Operators implemented in C++

There are two types of C++ primitive operators: Non-generic and generic. Non-generic operators are written entirely in C++, and generic operators use a mixed-mode templating system.

Mixed-mode uses Perl code to generate the correct C++ code. By using the compile-time Perl API available in mixed-mode, SPL programmers can define operators that are fully type parametric (they can accept and manipulate any kind of stream type). Writing operator templates in mixed-mode is the most powerful means to develop operators. All of the operators in the SPL Standard Toolkit are defined as mixed-mode.

Non-generic operators do not use mixed-mode. There are two kinds of non-generic primitive operators: Hardcoded operators that use only the attribute-based API generated by the complier, and operators that use runtime reflection to inspect the type of tuples. Hardcoded primitives use the attribute-based API to access and manipulate tuples. The compiler generates an attribute-based API that provides getter and setter member functions in the form of get_<attribute_name>() and set_<attribute_name>(). Knowing the exact attribute name is necessary and is why such primitives are considered hardcoded. Developers must hardcode the tuple type into the operator definition. (The tuple type is the set of all of the attributes of a tuple, including both attribute names and attribute types.) The SPL compiler generates member functions that are based on the type as specified in the SPL code.

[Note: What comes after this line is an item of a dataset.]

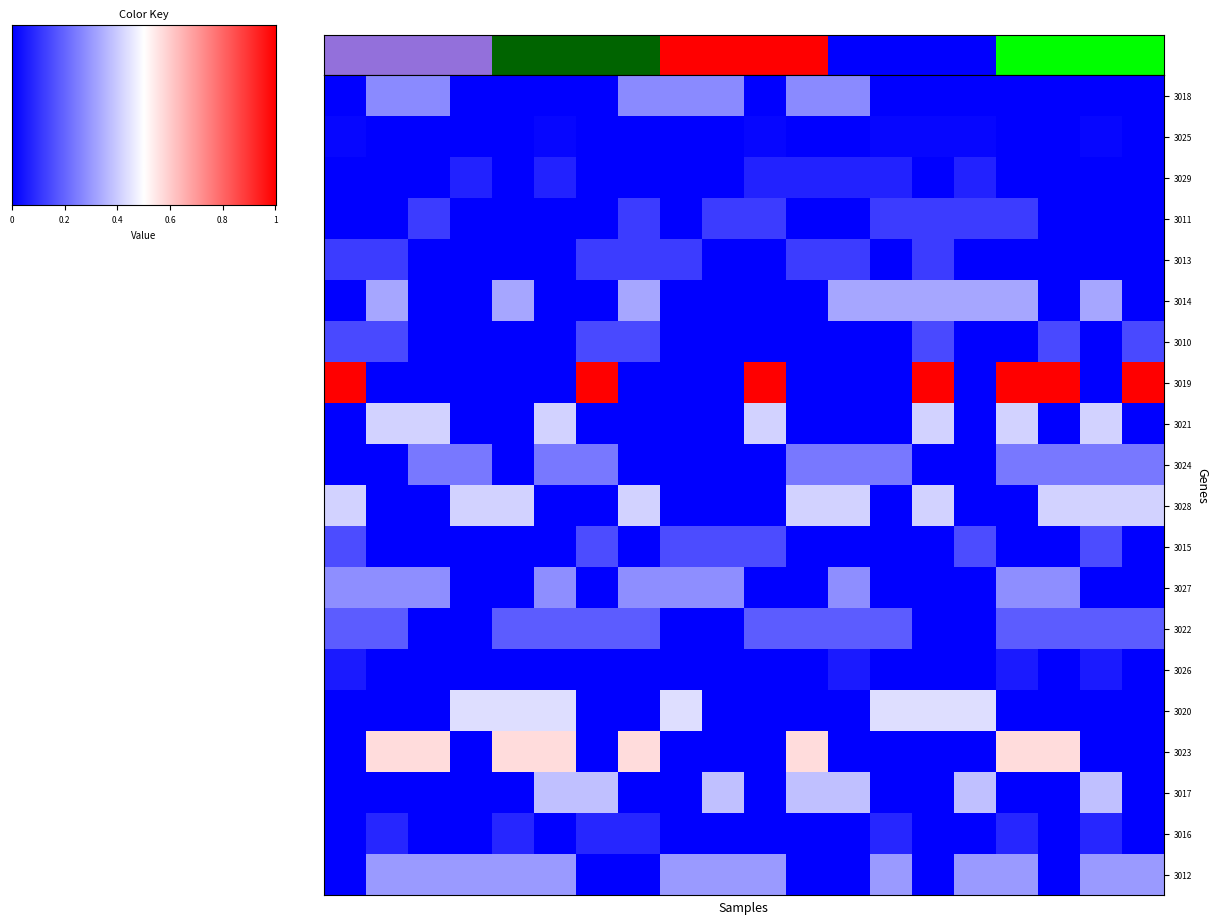

Count the number of categories in the chart.

20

The advantage of hardcoded, non-generic primitive operators is that they are the simplest primitive operator to write. These operators are implemented purely in C++ with no considerations to generality. The main disadvantage is that these primitive operators reuse is limited since they can be only used with a fixed set of types. Primitive operators that do not use mixed-mode, including hardcoded operators, are further limited in the kinds of parameters that they can accept. Hardcoded operator parameters are accessed with the getter member function getParameter_<param_name>(). The parameters must be a single value and be an attribute-free expression.

The reflection-based API allows developers to have some generality in their implementation while still using only C++. This generality is limited to tuple types only; the number of input and output ports is still fixed. The reflection-based API enables runtime inspection of tuples. In a primitive operator, developers can inspect tuples at run time to determine the number, name, and type of their attributes. Operator developers can then use this information to implement their operators to handle any arbitrary type.

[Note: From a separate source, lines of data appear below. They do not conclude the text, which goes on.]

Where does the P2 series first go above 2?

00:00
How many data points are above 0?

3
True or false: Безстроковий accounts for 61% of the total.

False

However, there are more levels of indirection in accessing tuple attributes in this manner. As a consequence, there is a performance penalty when compared to the attribute-based API. Additionally, some errors in using the reflection-based API (such as trying to access an attribute name that does not exist) will only manifest at run time. The reflection-based API has the same parameter constraints as hardcoded primitives. While the reflection-based API is always available, if developers want to truly create a primitive operator that is generic regarding types, they must be careful to avoid hardcoding any assumptions about the number of attributes, their names, or types.

Generic operators are implemented in mixed-mode. Based on the streams that are invoked with an operator, the specially designated Perl sections are a template system that tells the SPL compiler how to customize the operator. For example, the Perl API has functions that indicate the number of output ports, which developers use to specify in Perl what C++ code is generated based on this number. Implementing mixed-mode operators is an example of meta-programming. Meta-programming is the practice of writing code to specify what code to generate at compile time that is based on the particular usage of a component. Other examples of meta-programming are using templates in C++ and macros in Lisp dialects. Similar to other kinds of meta-programming, implementing operators in mixed-mode is more complicated. Implementing a fully generic operator requires developers to think about their operator beyond what is required to implement one version of the operator.

However, this complexity also allows for significantly more capabilities. A fully generic operator that can be used with any arbitrary type, and with an arbitrary number of stream inputs and outputs, is a more useful operator than one that is constrained in any of those dimensions. Additionally, mixed-mode operators are specialized based on their use at compile time; there is no runtime penalty with this level of generality. The Perl compile-time API also has functions that can inspect the number, names, and types of attributes of a tuple. These functions enable developers to write code that generates direct calls to those attributes. Another advantage of implementing a mixed-mode operator is that both operator parameters and output assignments can be arbitrary expressions, and outputs can support custom output functions.